_WHAT YOU WILL DO:_ Reproduce the passage on the fee petition and stay request word for word, in full.

_SELECTED PASSAGE:_
On August 26, 2020, plaintiff filed a Notice of Appeal. Doc. 210. His Notice of Appeal seeks to appeal the court's Memorandum and Order granting summary judgment for Barclays (Doc. 208) and the Judgment (Doc. 209). See Doc. 210 at 1 (reciting that plaintiff "appeals to the United States Court of Appeals for the Tenth Circuit from the final judgment from an order dismissing case entered in this action on August 13, 2020").
On August 27, 2020, Barclays filed a "Petition for Attorneys' Fees." Doc. 213. It asks the court to award Barclays its attorneys' fees in the amount of $2,455. Id. at 6. In response to Barclays's motion, plaintiff submitted a one-page filing titled, "Plaintiff's Opposition to Defendant Barclays Bank Delaware's Petition for Attorneys' Fees and Stay of Judgment Pending Appeal." Doc. 216. The Clerk of the Court docketed this filing twice—once as a response to Barclays's motion seeking attorneys' fees and, separately, as a motion seeking a stay of execution of Barclays's Judgment against plaintiff. See Doc. 216 (docketed as a response); Doc. 217 (docketed as a motion). Barclays opposes plaintiff's request to stay execution of the Judgment. Doc. 220. Both matters—the attorneys' fees motion and the motion seeking a stay of execution of the Judgment—are fully briefed for the court's consideration. This Order decides both motions on the basis explained below.

_RECORD EXCERPTS:_
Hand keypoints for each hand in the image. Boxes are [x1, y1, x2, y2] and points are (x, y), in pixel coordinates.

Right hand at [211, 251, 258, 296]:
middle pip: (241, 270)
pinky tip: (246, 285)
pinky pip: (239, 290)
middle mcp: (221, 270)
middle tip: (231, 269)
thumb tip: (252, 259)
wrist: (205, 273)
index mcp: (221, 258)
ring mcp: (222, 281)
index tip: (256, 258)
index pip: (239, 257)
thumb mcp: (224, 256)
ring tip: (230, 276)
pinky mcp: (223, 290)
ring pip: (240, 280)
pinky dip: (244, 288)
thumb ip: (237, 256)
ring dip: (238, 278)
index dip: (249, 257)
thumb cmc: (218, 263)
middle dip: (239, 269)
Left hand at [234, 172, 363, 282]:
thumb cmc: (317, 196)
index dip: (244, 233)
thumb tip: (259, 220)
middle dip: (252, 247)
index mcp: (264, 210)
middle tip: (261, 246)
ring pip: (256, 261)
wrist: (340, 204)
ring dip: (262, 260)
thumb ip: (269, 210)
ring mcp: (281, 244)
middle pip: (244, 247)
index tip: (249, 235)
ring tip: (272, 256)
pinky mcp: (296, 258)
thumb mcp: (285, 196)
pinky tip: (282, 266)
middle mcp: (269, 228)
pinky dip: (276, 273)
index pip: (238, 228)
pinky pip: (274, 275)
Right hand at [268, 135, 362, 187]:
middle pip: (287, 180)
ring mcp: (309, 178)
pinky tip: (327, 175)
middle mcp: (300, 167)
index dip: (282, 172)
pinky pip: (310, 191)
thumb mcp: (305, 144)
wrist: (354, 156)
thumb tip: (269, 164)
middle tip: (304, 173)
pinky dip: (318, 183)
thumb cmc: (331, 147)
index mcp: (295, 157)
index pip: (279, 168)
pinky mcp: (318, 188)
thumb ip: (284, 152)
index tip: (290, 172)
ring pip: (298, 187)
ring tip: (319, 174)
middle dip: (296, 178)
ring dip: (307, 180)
...
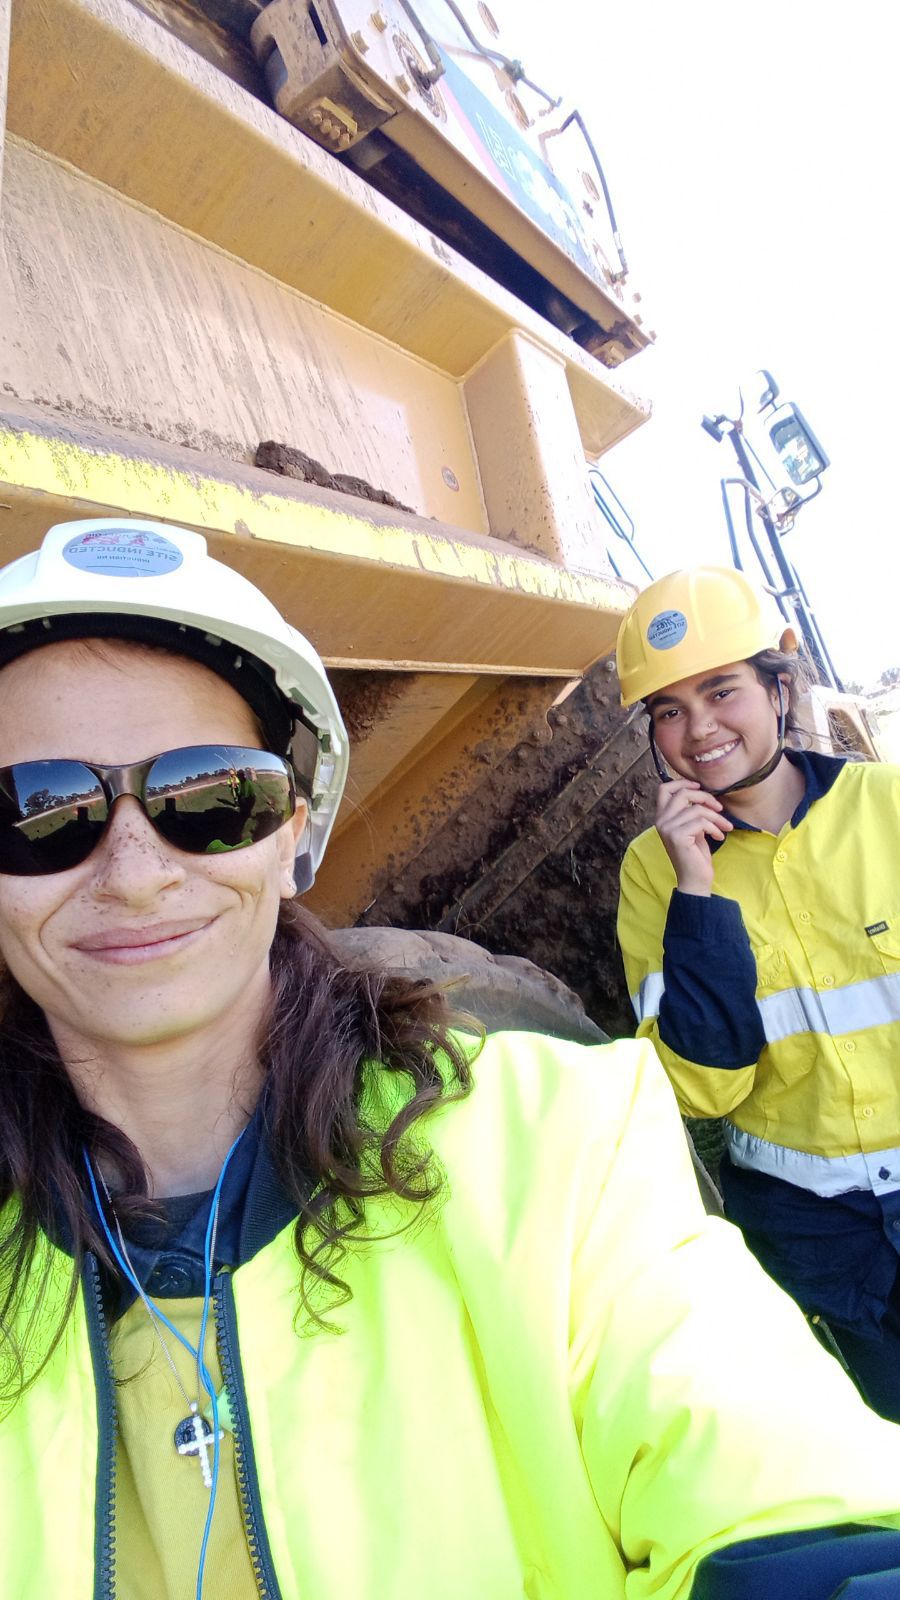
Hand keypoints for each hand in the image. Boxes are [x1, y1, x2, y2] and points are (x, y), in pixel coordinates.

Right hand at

_RESPONSE TO THE EXERCISE:_
On August 26, 2020, plaintiff filed a Notice of Appeal. Doc. 210. His Notice of Appeal seeks to appeal the court's Memorandum and Order granting summary judgment for Barclays (Doc. 208) and the Judgment (Doc. 209). See Doc. 210 at 1 (reciting that plaintiff "appeals to the United States Court of Appeals for the Tenth Circuit from the final judgment from an order dismissing case entered in this action on August 13, 2020").
On August 27, 2020, Barclays filed a "Petition for Attorneys' Fees." Doc. 213. It asks the court to award Barclays its attorneys' fees in the amount of $2,455. Id. at 6. In response to Barclays's motion, plaintiff submitted a one-page filing titled, "Plaintiff's Opposition to Defendant Barclays Bank Delaware's Petition for Attorneys' Fees and Stay of Judgment Pending Appeal." Doc. 216. The Clerk of the Court docketed this filing twice—once as a response to Barclays's motion seeking attorneys' fees and, separately, as a motion seeking a stay of execution of Barclays's Judgment against plaintiff. See Doc. 216 (docketed as a response); Doc. 217 (docketed as a motion). Barclays opposes plaintiff's request to stay execution of the Judgment. Doc. 220. Both matters—the attorneys' fees motion and the motion seeking a stay of execution of the Judgment—are fully briefed for the court's consideration. This Order decides both motions on the basis explained below.